Protecting housing opportunities has always been a primary mission of the Department of Housing and Urban Development. While the Fair Housing Act and its amendments prohibit discriminatory practices which impede access to housing, problems still exist. Since 2012, HUD has made it clear that it prohibits housing discrimination based on race, color, national origin, religion, sex, disability, and familial status, and that includes sexual orientation and gender identity, or the perception of such, in practice.
Why address LGBTQ housing discrimination?
Several recent studies have shown significant levels of discrimination based on sexual orientation and gender identity across the US. The size and geographical location of the city or town didn’t seem to play a factor in the levels of discrimination, as rates of unfair treatment remained largely the same.
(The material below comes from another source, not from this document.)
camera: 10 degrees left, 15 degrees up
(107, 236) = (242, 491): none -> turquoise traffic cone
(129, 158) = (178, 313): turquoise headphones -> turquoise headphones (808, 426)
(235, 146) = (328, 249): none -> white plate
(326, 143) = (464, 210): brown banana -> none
In one study, 26 percent of landlords sampled showed distinct preferential treatment toward perceived heterosexual couples over same-sex couples without knowing anything about either couple other than names. In the same test, many of the same-sex couple testers were also subjected to offensive comments. Another study revealed that housing instability among transgender individuals is also a concern: 19 percent of individuals surveyed reported being refused a house or apartment because of gender identity. A third study found that housing discrimination rates did not improve when local ordinances were in place to try to address the issue.
Application to Fair Lending Practices & Housing Assistance
Equal access also applies to any programs that are funded or insured by HUD and to FHA loans.
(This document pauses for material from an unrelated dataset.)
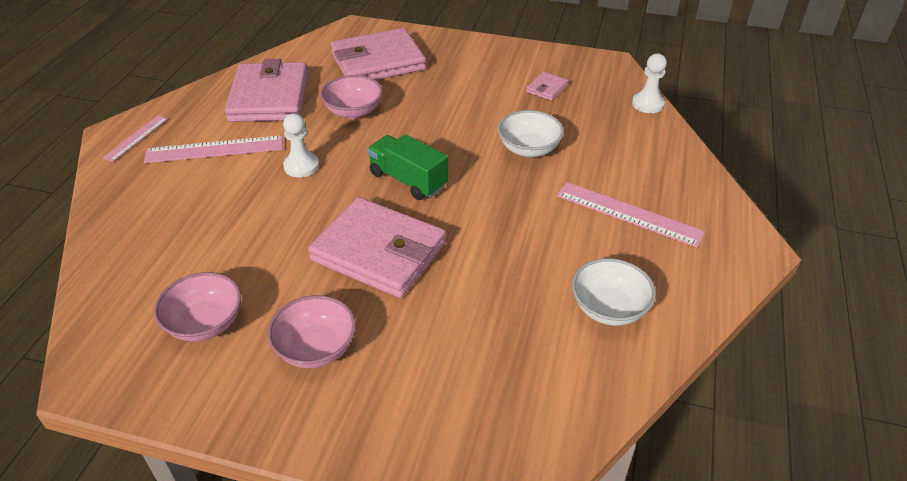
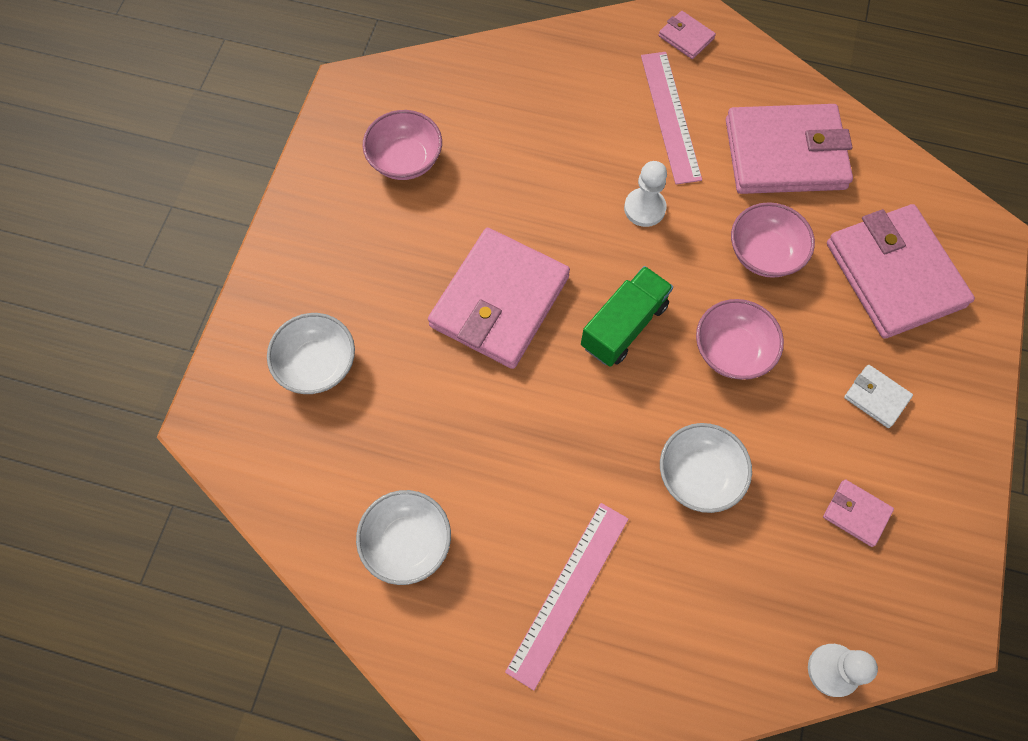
camera: 90 degrees right, 25 degrees up
(136, 138) = (686, 37): pink ruler -> pink wallet
(316, 348) = (370, 255): pink bowl -> pink bowl (732, 351)
(438, 386) = (317, 364): none -> white bowl
(467, 75) = (876, 397): none -> white wallet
The Equal Access Rule states that a “determination of eligibility for housing that is assisted by HUD or subject to a mortgage insured by the Federal Housing Administration shall be made in accordance with the eligibility requirements provided for such program by HUD, and such housing shall be made available without regard to actual or perceived sexual orientation, gender identity, or marital status.”
In practice, that means that equal access must be granted in HUD programs, including public housing, Section 8 project-based or tenant-based housing, FHA-insured loans, and housing funded under the Community Development Block Grant, Housing Opportunities for People with AIDS, Section 202 Supportive Housing for the Elderly (202), and Section 811 Supportive Housing for Persons with Disabilities.
In addition to the equal access and definitional provisions, the LGBT Equal Access Rule prohibits inquiries “about the sexual orientation or gender identity of an applicant for, or occupant of HUD-assisted housing or housing whose financing is insured by HUD, whether renter- or owner-occupied, for the purposes of determining eligibility for the housing or otherwise making such housing available.”
Specifically, an FHA approved lender cannot refuse a federally insured mortgage to a same-sex couple who is not married but is otherwise eligible.
Like all Fair Housing regulations, it’s important to keep in mind that people have a right to choose where they live. It’s up to us as Realtors to guide our clients to ensure that federal guidelines are being met when they screen tenants. It’s our responsibility to advertise fairly and respond to inquiries equally.